Monday, October 28, 2013

Finish the Job

Last Thursday, President Obama (once again) asked Congress to finish the job on comprehensive immigration reform (CIR). And he wasn't alone. There's (still) widespread support in Nevada and across the nation for CIR.

So why can't we count on Congress to finish the job? Once again, the usual G-O-TEA suspects just don't want to budge... On this, or on anything else, really. And now, they're receiving an assist from the very Republican who was supposed to deliver his party (and their votes) for CIR!

The senator's change of heart is an ominous sign for reform because there is no bipartisan consensus on immigration reform without a path to citizenship for the 11 million people living in the country illegally. The House Republican majority opposes such a provision. Proponents had hoped the House would approve smaller, piecemeal bills and move to initiate a conference committee to reconcile the chambers' differences -- the normal legislative process. Conservatives quickly saw the strategy as a ploy to enact "amnesty" and moved to close the door on conference.

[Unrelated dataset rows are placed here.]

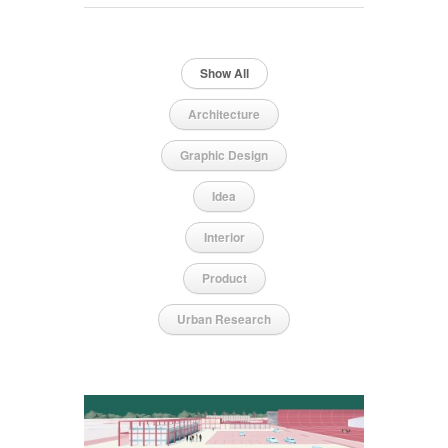
Show All
Architecture
Graphic Design
Idea
Interior
Product
Urban Research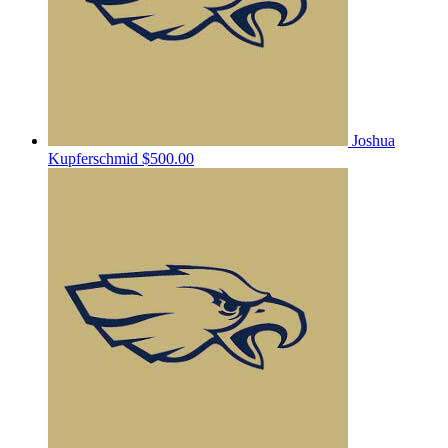
Joshua
Kupferschmid
$500.00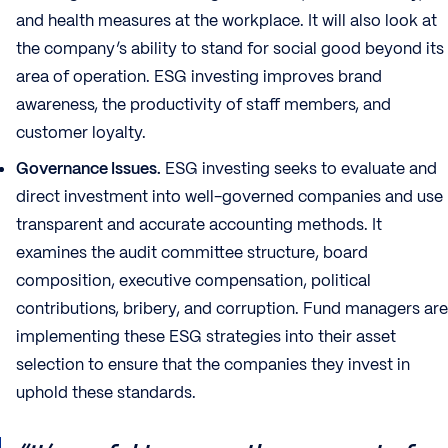
and health measures at the workplace. It will also look at
the company’s ability to stand for social good beyond its
area of operation. ESG investing improves brand
awareness, the productivity of staff members, and
customer loyalty.
Governance Issues.
ESG investing seeks to evaluate and
direct investment into well-governed companies and use
transparent and accurate accounting methods. It
examines the audit committee structure, board
composition, executive compensation, political
contributions, bribery, and corruption. Fund managers are
implementing these ESG strategies into their asset
selection to ensure that the companies they invest in
uphold these standards.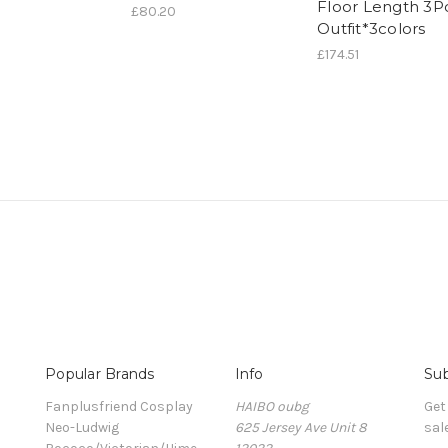
Floor Length 3P
£80.20
Outfit*3colors
£174.51
Popular Brands
Info
Sub
Fanplusfriend Cosplay
HAIBO oubg
Get
Neo-Ludwig
625 Jersey Ave Unit 8
sal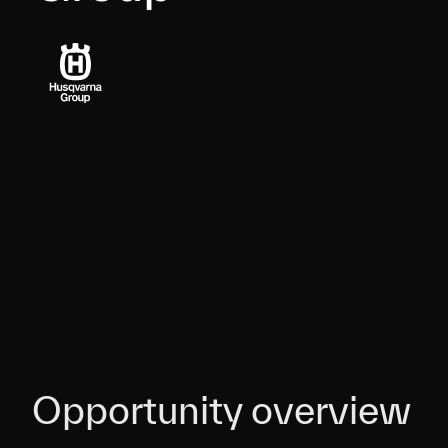
Opportunity overview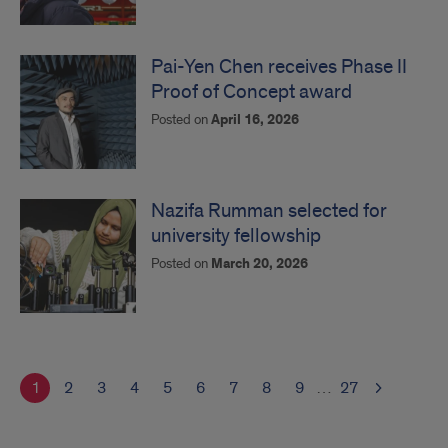
Pai-Yen Chen receives Phase II
Proof of Concept award
Posted on
April 16, 2026
Nazifa Rumman selected for
university fellowship
Posted on
March 20, 2026
1
2
3
4
5
6
7
8
9
…
27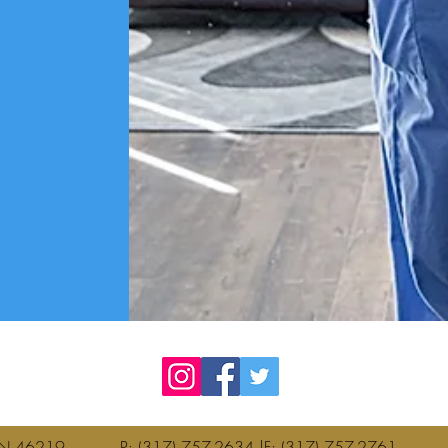
olis, IN 46219 P: (317) 757-2634 |F: (317) 757-276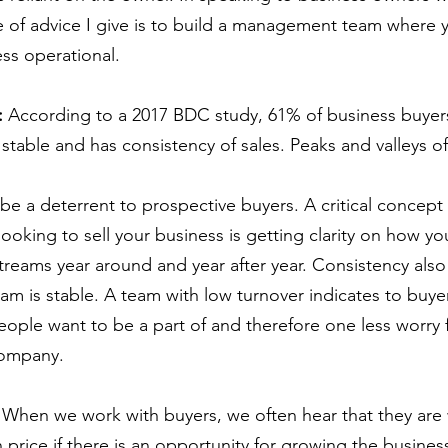
e of advice I give is to build a management team where y
ess operational.
: 
According to a 2017 BDC study, 61% of business buyers
s stable and has consistency of sales. Peaks and valleys o
be a deterrent to prospective buyers. A critical concept 
looking to sell your business is getting clarity on how y
treams year around and year after year. Consistency also
am is stable. A team with low turnover indicates to buye
eople want to be a part of and therefore one less worry 
company.
 
When we work with buyers, we often hear that they are w
 price if there is an opportunity for growing the busines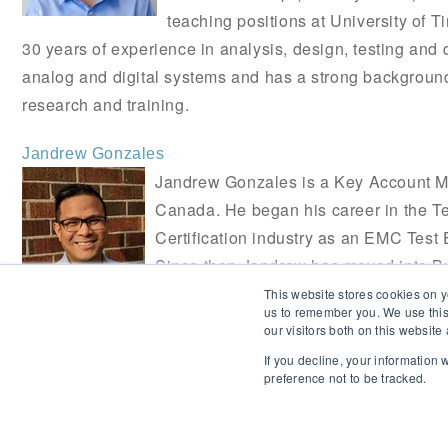
teaching positions at University of 
30 years of experience in analysis, design, testing and
analog and digital systems and has a strong backgroun
research and training.
Jandrew Gonzales
Jandrew Gonzales is a Key Account 
Canada. He began his career in the Te
Certification industry as an EMC Test 
Since then Jandrew has moved into 
and enjoys educating and supporting 
This website stores cookies on y
us to remember you. We use this
who want to get their products to market.
our visitors both on this websit
If you decline, your information
preference not to be tracked.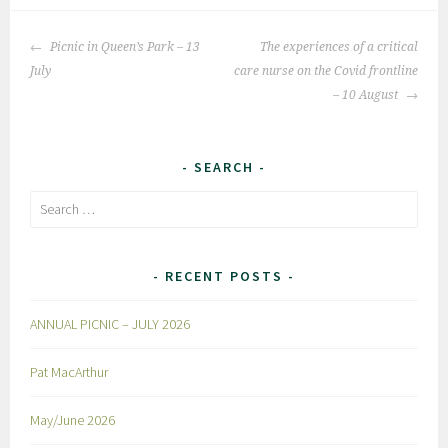
Post
Picnic in Queen’s Park – 13
The experiences of a critical
navigation
July
care nurse on the Covid frontline
– 10 August
SEARCH
Search
for:
RECENT POSTS
ANNUAL PICNIC – JULY 2026
Pat MacArthur
May/June 2026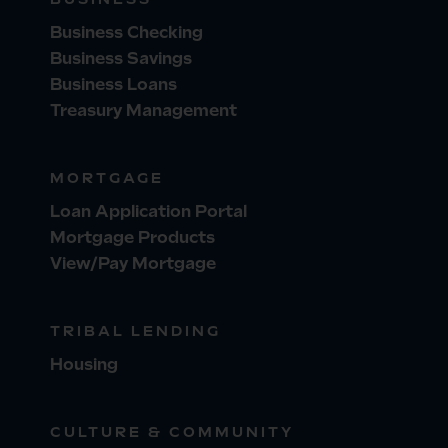
Business Checking
Business Savings
Business Loans
Treasury Management
MORTGAGE
Loan Application Portal
Mortgage Products
View/Pay Mortgage
TRIBAL LENDING
Housing
CULTURE & COMMUNITY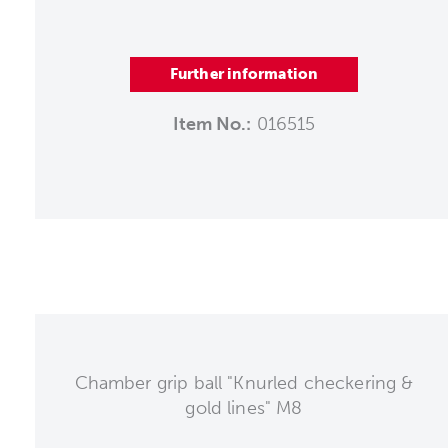
Further information
Item No.:
016515
Chamber grip ball "Knurled checkering &
gold lines" M8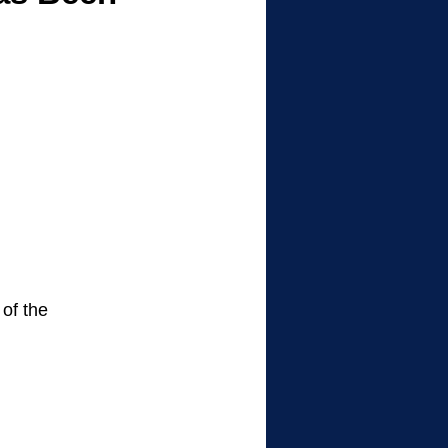
of the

Now, they have Rubio's support.

"[E]arlier this year, Senator [Marco] Rubio [R-Florida] put aside his personal preference for a piecemeal approach and reached across the aisle to craft a bipartisan solution in the Senate. And unlike many of the proponents of reform in the Democratic party, he did so despite strong opposition within his own party and at a significant and well documented political price," [spokesman Alex] Conant said. "But sufficient support for that approach simply does not exist at this time. And in fact it has only eroded further as evidenced by the fact that virtually every House Republican working on a bipartisan comprehensive bill has since abandoned that effort."

The ambitious Florida senator saw his standing diminish among conservative voters after he supported the Senate bill. Opposing conference on the Senate bill leaves little, if any, room to pass reform through a divided Congress as the broad coalitions that hold together the Senate legislation would splinter if any major components are excluded. House Republicans have resisted President Barack Obama's repeated calls for reviving the stalled effort, and lack an internal consensus on how to proceed on an incremental basis.

So now, the devolution is complete. Marco Rubio has been reduced to opposing his own bill. And he's doing so in a last ditch effort to win back the love and adoration of the 21st Century Know Nothings who call the shots in today's G-O-TEA.

But wait, Senator Rubio said something can still happen. Congress just has to do it "step by step". Rep. Joe Heck (R-Henderson) said the same thing at a Summerlin area town hall in August. Yet so far, we've seen nothing emerge from the G-O-TEA run House.

And that's for a reason. Despite Heck's and Rubio's assurance that the House Republican Caucus is open to piecemeal immigration bills, House Republican "leaders" have basically conceded that they can't accomplish anything because they can't get their own caucus to quit its manufactured crisis habit.

So is it all over now? Not so fast. None other than Joe Heck is now condemning House Republican "leaders" for dropping CIR like some unwanted hot potato. And in a major surprise, Rep. Jeff Denham (R-California) announced over the weekend that he's the first Republican cosponsor for the House Democratic CIR bill (modeled after the bipartisan Senate bill)... And he expects more Republicans to come on board.

So immigration reform isn't dead yet... But its survival and ultimate success now depends on House Republicans joining with Democrats to pass what alrwady passed the Senate in June. Rep. Heck is now talking a good game in chastising his own party for being so willing to give up. But in order to finish the job, Joe Heck needs to follow Jeff Denham's lead and match those words with real action.